#### Page extract:
# # # # # # #
103 F.3d 133
Jasper JOHNSON, Petitioner-Appellant,
Jerry D. GILMORE, Respondent-Appellee.
United States Court of Appeals, Seventh Circuit.
Submitted Dec. 5, 1996.*
Decided Dec. 6, 1996.
Rehearing and Suggestion for Rehearing En Banc Denied Jan. 21, 1997.
NOTICE: Seventh Circuit Rule 53(b)(2) states unpublished orders shall not be cited or used as precedent except to support a claim of res judicata, collateral estoppel or law of the case in any federal court within the circuit.
Before POSNER, Chief Judge, CUMMINGS and EVANS, Circuit Judges.
Jasper Johnson filed a petition for a writ of habeas corpus under 28 U.S.C. § 2254. The district court denied the petition, and Johnson appealed.
On August 2, 1974, Johnson was convicted of murdering his girlfriend, Dovie Tillman, in February 1972. Johnson was sentenced to 15-45 years imprisonment. He raised eight claims in his direct appeal: that (1) the trial court erred in amending the record on appeal; (2) the trial court erred in not allowing him to testify that he and Tillman were quarreling at the time Tillman was shot and that he had just told her he wanted to end their relationship; (3) the trial court erred in not allowing him to testify why he left Chicago immediately after Tillman's death; (4) the trial court erred in restricting his cross-examination of the decedent's mother; (5) the trial court erred in refusing to give an instruction regarding the defense of accident; (6) he was not proven guilty of murder beyond a reasonable doubt; (7) the trial court erred in allowing the prosecution to play twice a tape of his conversation with police when he reported the death; and (8) the prosecutor made improper closing arguments. People v. Johnson, 355 N.E.2d 699, 701 (Ill.Ct.App.1976). The appellate court affirmed his conviction, and the Supreme Court of Illinois denied his petition for leave to appeal.
In November 1976 Johnson brought a "Section 72" motion for relief from judgment. Ill.Rev.Stat. Ch. 110, p 72 (1976) (now superseded by 735 ILCS 5/2-1401). He asserted that a previously unknown witness had come forth to corroborate his version of the events leading to Tillman's death. An evidentiary hearing was held and the witness's testimony taken, but the Section 72 motion was dismissed for lack of jurisdiction.1 The appeal of the dismissal was itself dismissed for failure to prosecute. In 1992 Johnson moved to vacate the appellate court's dismissal of that appeal, and he further appealed, unsuccessfully, to the Supreme Court of Illinois to reverse the dismissal of that motion to vacate. Finally, Johnson filed a petition for state post-conviction relief in 1992, alleging the denial of the effective assistance of counsel and denial of due process when the state courts refused to consider his new eyewitness testimony on the merits. The record does not show why the petition was denied (although Johnson notes that the court failed to reach the merits); that Johnson appealed that denial to the Supreme Court of Illinois; or, if he did so, what issues he raised before that court.
# # # # # # #
Answer these from the Johnson v. Gilmore order:
1. On what date was the case decided?
2. What prison sentence did Johnson receive?
3. In what month and year did Johnson bring his "Section 72" motion?

#### Available data:
# # # # # # #
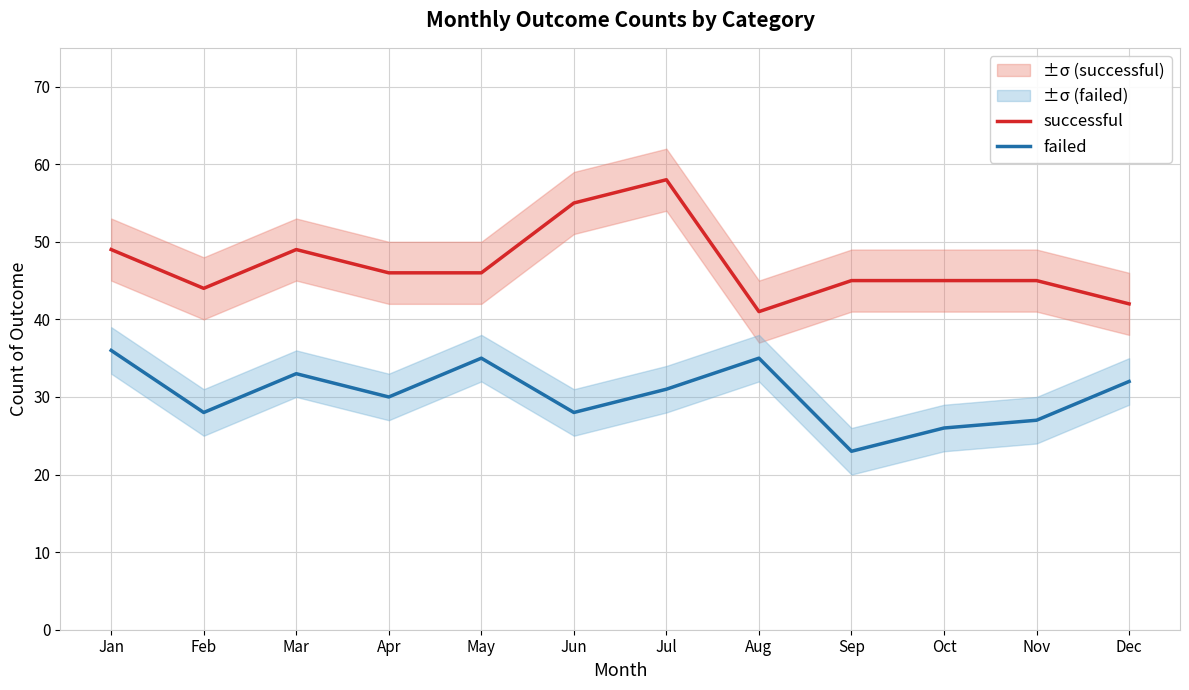

What is the difference between the failed values at Aug and Nov?

8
# # # # # # #
#### Reply to the task:
1. December 6, 1996
2. 15-45 years
3. November 1976